Look through the data below. Collect every line where the word "Checklist" occurs.

Extracted data entries:
····················
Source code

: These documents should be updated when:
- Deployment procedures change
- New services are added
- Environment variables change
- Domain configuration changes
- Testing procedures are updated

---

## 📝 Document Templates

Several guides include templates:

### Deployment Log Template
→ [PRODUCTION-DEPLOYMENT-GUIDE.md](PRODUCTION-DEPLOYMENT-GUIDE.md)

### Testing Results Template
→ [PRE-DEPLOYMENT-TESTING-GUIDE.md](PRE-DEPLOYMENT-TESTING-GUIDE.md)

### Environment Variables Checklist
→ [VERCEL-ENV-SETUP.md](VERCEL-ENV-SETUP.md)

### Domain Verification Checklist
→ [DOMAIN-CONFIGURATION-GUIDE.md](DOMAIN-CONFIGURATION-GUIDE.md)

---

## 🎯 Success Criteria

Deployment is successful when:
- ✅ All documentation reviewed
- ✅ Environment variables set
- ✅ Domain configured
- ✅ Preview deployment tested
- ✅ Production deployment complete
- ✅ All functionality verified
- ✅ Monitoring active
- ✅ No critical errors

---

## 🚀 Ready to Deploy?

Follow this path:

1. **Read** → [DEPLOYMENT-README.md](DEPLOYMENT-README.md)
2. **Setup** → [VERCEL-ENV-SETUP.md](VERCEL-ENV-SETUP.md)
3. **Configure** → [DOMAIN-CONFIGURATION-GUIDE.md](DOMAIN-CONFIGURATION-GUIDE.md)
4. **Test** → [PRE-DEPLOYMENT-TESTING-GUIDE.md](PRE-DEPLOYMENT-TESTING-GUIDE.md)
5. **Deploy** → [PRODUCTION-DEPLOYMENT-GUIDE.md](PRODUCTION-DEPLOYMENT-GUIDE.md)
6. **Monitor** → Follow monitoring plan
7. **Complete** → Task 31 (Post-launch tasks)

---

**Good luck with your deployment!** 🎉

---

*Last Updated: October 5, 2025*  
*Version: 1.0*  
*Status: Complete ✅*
····················
RESULT OF THIS TASK
### Environment Variables Checklist
### Domain Verification Checklist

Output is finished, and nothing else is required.